Requirement :: Counting the line with "- gross tumour" as the last one, copy out the lines of the data exactly from the first onward.
★ ★ ★ ★ ★
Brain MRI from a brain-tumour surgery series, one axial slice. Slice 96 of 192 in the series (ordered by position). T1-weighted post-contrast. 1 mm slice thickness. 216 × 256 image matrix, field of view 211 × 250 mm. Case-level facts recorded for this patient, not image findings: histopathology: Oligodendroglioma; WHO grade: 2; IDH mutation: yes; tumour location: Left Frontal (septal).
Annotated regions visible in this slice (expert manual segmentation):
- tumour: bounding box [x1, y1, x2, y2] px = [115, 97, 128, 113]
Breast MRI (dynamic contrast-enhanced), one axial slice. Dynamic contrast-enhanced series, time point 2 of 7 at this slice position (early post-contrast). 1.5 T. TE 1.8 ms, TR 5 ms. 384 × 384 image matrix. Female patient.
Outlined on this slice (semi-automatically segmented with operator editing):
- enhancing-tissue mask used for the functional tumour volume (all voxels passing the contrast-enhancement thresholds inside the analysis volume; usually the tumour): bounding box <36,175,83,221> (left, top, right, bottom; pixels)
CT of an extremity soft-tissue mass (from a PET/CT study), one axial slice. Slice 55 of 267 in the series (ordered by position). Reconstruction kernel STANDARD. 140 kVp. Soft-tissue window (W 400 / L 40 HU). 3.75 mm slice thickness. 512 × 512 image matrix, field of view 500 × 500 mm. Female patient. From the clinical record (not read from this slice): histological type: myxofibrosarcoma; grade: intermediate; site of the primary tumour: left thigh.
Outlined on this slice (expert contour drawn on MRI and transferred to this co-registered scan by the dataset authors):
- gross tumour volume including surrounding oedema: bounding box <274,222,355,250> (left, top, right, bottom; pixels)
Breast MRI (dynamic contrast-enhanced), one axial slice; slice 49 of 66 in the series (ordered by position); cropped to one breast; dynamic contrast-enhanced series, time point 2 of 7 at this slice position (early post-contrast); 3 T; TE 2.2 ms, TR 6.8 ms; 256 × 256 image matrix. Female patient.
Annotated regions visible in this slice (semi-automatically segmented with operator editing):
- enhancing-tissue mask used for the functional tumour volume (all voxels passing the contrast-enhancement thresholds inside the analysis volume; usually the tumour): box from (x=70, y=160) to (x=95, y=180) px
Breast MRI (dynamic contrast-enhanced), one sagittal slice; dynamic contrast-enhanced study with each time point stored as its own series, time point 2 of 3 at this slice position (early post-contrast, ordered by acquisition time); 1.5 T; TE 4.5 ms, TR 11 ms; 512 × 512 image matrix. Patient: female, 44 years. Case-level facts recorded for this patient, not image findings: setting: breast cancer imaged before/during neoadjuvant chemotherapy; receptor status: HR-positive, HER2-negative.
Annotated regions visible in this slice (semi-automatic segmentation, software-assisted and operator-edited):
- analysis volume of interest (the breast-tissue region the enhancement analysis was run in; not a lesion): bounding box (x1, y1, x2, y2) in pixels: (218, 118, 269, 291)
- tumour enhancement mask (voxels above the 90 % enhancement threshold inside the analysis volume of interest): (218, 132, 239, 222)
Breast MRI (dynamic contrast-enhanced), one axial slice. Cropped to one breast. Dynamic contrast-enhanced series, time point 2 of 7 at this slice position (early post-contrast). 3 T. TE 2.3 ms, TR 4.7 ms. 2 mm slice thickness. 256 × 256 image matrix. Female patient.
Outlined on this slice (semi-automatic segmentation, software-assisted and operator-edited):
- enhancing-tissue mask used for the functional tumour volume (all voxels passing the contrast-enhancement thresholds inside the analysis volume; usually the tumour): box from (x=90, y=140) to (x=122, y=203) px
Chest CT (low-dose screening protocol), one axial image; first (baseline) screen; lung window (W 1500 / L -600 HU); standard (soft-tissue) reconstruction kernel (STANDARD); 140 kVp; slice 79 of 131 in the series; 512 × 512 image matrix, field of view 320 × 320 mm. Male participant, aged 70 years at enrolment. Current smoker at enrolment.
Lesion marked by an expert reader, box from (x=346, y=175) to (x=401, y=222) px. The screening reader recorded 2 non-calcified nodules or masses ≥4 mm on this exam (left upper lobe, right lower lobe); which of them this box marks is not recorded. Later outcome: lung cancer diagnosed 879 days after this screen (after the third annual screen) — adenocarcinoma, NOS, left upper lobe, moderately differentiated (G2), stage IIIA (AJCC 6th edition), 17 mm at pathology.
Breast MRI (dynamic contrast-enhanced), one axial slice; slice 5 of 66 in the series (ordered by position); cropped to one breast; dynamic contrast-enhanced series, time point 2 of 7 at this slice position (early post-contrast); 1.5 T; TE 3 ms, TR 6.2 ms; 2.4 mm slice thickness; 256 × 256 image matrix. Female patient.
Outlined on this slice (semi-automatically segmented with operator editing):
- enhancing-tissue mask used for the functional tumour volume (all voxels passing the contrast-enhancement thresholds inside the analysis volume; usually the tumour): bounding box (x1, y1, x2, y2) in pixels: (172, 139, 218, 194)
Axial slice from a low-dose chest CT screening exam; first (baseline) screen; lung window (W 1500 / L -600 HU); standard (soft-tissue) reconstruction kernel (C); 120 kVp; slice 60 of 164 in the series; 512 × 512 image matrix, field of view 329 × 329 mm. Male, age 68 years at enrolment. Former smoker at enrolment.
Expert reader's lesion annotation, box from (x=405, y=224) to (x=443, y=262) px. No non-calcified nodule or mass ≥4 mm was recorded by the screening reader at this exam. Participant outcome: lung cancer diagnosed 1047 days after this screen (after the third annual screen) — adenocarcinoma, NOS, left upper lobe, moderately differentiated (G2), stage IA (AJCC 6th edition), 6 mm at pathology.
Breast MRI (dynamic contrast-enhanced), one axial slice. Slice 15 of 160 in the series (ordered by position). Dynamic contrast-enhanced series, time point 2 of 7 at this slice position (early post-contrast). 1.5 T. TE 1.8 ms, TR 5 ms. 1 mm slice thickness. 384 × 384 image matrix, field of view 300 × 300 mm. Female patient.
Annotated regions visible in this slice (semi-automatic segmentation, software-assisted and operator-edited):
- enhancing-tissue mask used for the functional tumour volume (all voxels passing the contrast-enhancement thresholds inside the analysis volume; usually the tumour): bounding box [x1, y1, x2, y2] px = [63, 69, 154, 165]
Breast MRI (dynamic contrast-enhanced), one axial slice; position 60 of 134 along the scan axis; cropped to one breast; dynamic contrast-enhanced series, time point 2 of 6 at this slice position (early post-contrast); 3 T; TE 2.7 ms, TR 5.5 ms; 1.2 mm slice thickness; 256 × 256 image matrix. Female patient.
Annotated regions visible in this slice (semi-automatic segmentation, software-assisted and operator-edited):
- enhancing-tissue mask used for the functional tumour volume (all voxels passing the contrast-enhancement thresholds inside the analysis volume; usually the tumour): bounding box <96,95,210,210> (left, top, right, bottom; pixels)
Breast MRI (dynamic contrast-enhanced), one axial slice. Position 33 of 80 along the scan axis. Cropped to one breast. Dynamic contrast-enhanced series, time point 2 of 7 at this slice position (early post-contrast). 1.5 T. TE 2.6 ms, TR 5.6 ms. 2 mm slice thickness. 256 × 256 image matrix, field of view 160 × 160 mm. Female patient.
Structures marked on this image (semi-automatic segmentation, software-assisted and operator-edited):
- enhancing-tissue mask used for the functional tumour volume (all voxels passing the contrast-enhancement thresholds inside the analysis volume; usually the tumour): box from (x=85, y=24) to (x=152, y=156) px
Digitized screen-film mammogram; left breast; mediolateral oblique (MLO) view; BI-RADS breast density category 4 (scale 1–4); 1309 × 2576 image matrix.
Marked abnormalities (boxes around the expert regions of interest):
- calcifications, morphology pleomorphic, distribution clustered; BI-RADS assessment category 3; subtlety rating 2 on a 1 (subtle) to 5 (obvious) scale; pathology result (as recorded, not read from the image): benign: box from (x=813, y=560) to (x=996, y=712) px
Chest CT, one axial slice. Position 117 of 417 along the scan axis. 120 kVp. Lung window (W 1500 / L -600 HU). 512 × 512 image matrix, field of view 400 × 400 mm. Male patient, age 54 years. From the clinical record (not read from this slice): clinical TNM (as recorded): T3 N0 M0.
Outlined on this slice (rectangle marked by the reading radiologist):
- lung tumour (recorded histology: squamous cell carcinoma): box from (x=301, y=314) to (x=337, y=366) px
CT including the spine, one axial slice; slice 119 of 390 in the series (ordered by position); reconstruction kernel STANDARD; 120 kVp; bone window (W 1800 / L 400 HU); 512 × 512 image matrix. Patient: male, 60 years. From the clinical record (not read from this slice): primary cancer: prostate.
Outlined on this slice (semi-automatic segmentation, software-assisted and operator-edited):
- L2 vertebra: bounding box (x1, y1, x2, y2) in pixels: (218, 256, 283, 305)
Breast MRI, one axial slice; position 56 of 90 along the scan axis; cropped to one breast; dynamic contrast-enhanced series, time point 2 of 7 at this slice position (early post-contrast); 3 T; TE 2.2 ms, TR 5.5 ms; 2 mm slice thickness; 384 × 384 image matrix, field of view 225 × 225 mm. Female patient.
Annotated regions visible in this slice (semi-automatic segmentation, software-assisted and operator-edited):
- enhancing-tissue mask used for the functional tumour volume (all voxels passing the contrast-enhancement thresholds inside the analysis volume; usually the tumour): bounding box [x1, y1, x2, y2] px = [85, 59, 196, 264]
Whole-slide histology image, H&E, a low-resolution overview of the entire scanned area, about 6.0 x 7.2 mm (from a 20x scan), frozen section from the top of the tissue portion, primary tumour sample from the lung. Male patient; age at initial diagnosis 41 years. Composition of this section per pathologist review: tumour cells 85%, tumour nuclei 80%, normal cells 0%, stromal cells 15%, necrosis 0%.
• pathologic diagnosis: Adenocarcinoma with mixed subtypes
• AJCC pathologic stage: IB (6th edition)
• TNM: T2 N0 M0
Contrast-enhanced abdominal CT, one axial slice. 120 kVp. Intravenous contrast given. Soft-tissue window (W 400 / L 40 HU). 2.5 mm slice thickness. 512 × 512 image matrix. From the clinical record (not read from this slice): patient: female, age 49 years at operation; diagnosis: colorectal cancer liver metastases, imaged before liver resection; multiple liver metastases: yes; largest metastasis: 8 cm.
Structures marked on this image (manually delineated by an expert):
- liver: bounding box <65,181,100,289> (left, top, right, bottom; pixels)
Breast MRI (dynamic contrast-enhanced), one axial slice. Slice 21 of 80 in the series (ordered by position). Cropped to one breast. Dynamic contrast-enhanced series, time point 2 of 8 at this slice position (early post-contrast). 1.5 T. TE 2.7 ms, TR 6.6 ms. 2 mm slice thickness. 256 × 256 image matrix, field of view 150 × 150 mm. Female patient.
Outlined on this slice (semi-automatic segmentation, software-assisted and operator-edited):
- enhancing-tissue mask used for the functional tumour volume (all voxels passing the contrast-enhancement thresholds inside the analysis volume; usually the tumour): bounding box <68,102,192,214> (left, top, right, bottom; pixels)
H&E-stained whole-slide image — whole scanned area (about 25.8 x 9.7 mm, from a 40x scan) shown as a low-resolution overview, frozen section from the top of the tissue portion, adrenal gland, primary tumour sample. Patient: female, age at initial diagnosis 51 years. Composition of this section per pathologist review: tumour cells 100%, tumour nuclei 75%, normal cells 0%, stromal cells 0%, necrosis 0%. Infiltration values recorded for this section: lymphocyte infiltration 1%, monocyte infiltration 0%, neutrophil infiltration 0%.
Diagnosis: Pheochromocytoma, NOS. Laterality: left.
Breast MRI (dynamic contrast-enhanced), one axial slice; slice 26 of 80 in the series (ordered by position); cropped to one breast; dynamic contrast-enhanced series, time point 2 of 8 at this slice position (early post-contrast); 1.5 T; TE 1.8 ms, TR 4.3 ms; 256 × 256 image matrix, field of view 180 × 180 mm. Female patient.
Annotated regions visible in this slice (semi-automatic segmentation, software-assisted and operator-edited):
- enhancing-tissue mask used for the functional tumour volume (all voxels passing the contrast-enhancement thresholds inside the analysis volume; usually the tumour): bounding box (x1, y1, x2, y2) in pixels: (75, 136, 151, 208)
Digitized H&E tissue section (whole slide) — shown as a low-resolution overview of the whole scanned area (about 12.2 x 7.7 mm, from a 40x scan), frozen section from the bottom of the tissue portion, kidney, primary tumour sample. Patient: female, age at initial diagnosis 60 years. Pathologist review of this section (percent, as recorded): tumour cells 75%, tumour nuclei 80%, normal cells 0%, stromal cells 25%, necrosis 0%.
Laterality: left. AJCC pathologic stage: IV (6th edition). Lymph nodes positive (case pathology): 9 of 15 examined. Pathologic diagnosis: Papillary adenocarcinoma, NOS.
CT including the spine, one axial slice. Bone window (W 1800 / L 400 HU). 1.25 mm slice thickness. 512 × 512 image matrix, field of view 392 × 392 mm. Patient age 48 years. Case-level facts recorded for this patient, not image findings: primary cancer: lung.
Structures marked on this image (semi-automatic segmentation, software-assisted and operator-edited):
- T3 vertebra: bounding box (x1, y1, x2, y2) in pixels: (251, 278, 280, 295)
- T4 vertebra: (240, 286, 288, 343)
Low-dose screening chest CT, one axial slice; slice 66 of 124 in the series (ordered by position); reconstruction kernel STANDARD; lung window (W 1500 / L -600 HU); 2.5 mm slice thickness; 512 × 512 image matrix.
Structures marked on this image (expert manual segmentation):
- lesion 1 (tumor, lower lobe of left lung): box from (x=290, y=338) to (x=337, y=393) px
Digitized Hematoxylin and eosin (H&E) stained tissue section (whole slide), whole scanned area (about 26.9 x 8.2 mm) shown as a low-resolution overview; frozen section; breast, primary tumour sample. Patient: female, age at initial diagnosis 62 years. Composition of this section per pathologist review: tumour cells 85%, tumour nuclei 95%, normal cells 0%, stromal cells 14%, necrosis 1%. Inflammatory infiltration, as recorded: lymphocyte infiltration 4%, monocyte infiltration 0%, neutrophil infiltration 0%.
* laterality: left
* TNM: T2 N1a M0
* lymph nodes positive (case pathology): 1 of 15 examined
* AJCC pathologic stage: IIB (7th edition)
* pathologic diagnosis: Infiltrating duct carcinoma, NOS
★ ★ ★ ★ ★
Output for this task ::
Brain MRI from a brain-tumour surgery series, one axial slice. Slice 96 of 192 in the series (ordered by position). T1-weighted post-contrast. 1 mm slice thickness. 216 × 256 image matrix, field of view 211 × 250 mm. Case-level facts recorded for this patient, not image findings: histopathology: Oligodendroglioma; WHO grade: 2; IDH mutation: yes; tumour location: Left Frontal (septal).
Annotated regions visible in this slice (expert manual segmentation):
- tumour: bounding box [x1, y1, x2, y2] px = [115, 97, 128, 113]
Breast MRI (dynamic contrast-enhanced), one axial slice. Dynamic contrast-enhanced series, time point 2 of 7 at this slice position (early post-contrast). 1.5 T. TE 1.8 ms, TR 5 ms. 384 × 384 image matrix. Female patient.
Outlined on this slice (semi-automatically segmented with operator editing):
- enhancing-tissue mask used for the functional tumour volume (all voxels passing the contrast-enhancement thresholds inside the analysis volume; usually the tumour): bounding box <36,175,83,221> (left, top, right, bottom; pixels)
CT of an extremity soft-tissue mass (from a PET/CT study), one axial slice. Slice 55 of 267 in the series (ordered by position). Reconstruction kernel STANDARD. 140 kVp. Soft-tissue window (W 400 / L 40 HU). 3.75 mm slice thickness. 512 × 512 image matrix, field of view 500 × 500 mm. Female patient. From the clinical record (not read from this slice): histological type: myxofibrosarcoma; grade: intermediate; site of the primary tumour: left thigh.
Outlined on this slice (expert contour drawn on MRI and transferred to this co-registered scan by the dataset authors):
- gross tumour volume including surrounding oedema: bounding box <274,222,355,250> (left, top, right, bottom; pixels)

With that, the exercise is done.